▶ People photos with keypoints:
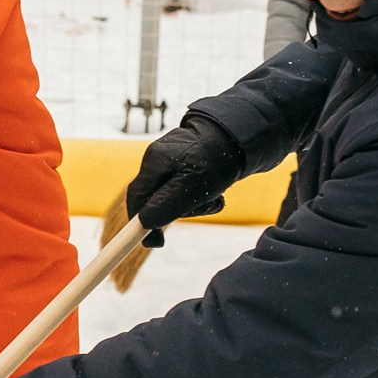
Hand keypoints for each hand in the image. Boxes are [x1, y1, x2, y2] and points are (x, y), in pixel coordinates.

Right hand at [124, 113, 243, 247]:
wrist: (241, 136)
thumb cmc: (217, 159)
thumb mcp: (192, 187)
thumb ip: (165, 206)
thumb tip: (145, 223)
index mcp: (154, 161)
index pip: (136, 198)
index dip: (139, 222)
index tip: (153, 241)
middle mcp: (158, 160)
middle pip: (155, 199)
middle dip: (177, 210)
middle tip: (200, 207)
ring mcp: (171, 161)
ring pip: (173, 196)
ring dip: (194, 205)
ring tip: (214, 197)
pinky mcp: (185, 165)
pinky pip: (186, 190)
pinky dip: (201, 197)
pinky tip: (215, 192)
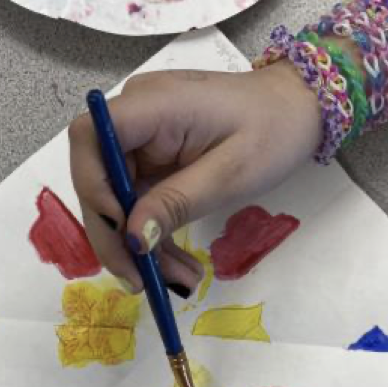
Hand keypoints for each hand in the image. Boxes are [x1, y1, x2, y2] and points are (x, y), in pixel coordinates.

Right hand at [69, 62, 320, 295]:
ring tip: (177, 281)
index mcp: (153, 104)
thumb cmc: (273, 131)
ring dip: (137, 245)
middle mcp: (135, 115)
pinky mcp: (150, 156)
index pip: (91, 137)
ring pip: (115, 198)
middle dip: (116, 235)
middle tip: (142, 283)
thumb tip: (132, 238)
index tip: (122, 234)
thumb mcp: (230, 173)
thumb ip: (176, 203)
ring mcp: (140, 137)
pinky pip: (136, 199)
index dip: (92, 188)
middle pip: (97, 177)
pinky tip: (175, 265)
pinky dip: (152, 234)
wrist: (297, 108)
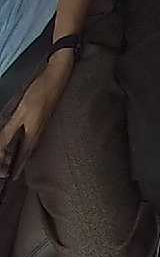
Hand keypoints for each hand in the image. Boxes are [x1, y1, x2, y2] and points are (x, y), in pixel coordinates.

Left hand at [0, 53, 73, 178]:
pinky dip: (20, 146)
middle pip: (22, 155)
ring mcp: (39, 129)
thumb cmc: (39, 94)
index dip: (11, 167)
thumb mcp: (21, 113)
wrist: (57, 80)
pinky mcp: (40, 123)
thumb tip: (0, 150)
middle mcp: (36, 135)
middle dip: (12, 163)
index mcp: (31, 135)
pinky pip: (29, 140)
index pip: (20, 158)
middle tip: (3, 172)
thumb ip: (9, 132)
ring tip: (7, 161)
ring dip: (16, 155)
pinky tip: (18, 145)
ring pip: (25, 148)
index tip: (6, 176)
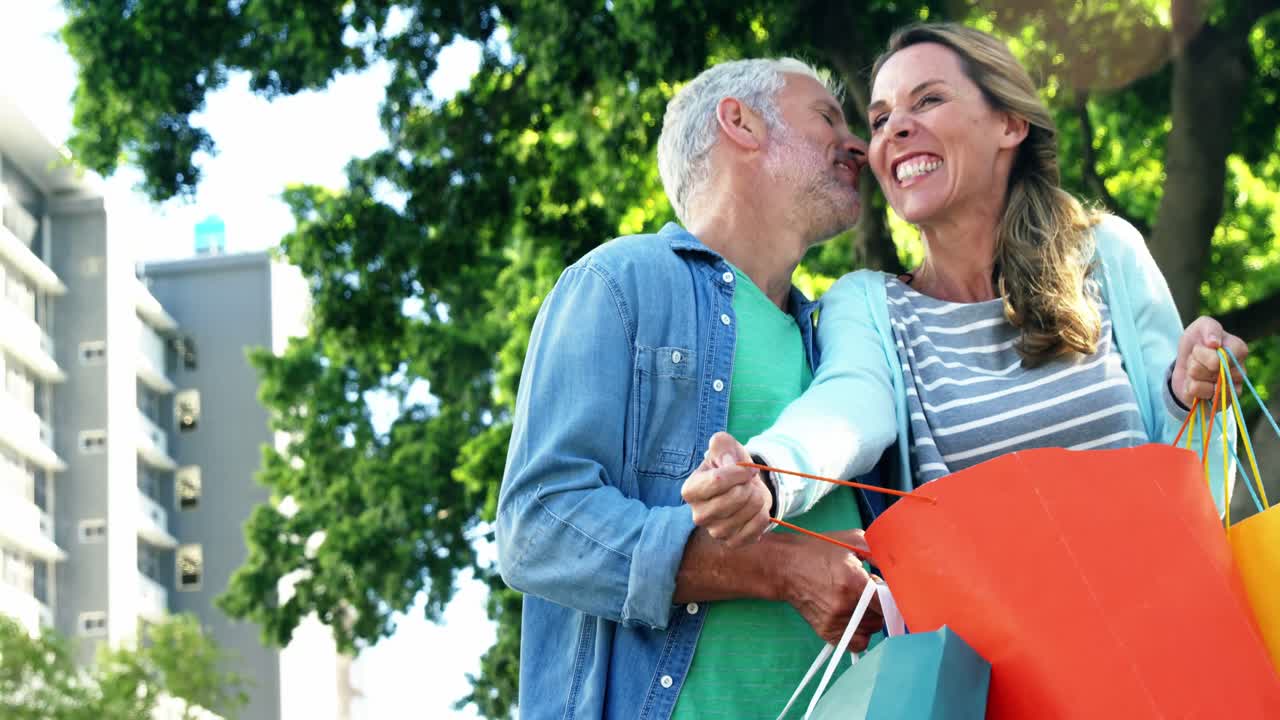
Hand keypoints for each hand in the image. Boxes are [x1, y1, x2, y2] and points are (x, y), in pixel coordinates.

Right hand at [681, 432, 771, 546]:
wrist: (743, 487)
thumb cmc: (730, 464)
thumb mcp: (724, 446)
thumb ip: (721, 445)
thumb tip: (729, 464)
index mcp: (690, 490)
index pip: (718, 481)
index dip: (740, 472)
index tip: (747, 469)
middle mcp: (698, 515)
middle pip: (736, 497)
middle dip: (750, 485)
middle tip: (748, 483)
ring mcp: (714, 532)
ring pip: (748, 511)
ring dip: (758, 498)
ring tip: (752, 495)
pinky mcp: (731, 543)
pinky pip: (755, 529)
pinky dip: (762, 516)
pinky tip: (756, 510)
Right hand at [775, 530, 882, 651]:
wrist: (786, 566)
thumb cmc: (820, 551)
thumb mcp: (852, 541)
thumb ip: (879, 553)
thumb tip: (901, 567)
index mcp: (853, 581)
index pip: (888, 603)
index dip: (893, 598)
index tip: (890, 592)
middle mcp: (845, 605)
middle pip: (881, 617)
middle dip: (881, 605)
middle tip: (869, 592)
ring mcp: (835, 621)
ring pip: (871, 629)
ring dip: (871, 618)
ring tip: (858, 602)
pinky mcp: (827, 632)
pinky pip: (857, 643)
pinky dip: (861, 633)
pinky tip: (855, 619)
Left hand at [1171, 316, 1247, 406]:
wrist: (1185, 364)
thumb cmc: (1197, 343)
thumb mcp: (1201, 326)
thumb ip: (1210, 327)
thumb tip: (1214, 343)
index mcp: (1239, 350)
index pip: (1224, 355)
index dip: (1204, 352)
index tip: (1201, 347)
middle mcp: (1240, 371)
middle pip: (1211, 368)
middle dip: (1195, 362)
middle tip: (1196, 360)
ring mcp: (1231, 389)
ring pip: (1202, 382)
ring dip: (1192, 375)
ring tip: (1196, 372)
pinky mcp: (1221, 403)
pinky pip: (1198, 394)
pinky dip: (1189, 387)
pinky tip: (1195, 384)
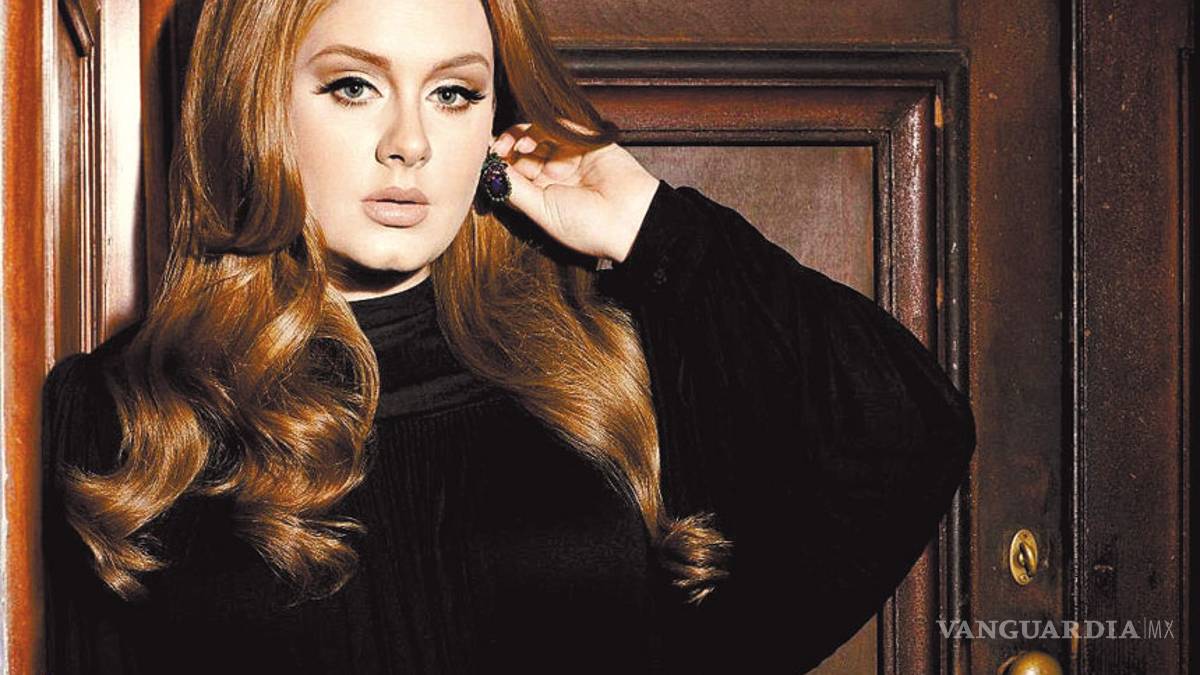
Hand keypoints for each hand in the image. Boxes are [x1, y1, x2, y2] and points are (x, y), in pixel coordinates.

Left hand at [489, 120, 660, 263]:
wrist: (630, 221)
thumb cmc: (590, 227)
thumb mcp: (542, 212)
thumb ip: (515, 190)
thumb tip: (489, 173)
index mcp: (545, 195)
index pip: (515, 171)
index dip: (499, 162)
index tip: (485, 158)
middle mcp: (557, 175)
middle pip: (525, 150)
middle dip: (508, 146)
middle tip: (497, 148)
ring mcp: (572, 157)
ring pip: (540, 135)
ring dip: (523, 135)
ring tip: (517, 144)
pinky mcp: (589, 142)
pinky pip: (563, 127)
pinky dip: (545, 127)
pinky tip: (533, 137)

▶ ACTION ITEM:
Beginning with the line that holds "thumb cmc: (590, 227)", please give again each line exactly until the records end, and include that final line.

▶ RESULT FOR THIS EXERCISE:
thumb cmc: (590, 227)
thumb mcp: (542, 212)
thumb ip: (515, 190)
thumb tip: (489, 173)
index mcp: (545, 195)
index pip: (515, 171)
index dip: (499, 162)
index tip: (485, 158)
middle mcp: (557, 175)
middle pip: (525, 150)
middle dip: (508, 146)
middle tip: (497, 148)
ring mcp: (572, 157)
ring pip: (540, 135)
ring dip: (523, 135)
ring tip: (517, 144)
pinky mcp: (589, 142)
pinky pip: (563, 127)
pinky dip: (545, 127)
pinky tip: (533, 137)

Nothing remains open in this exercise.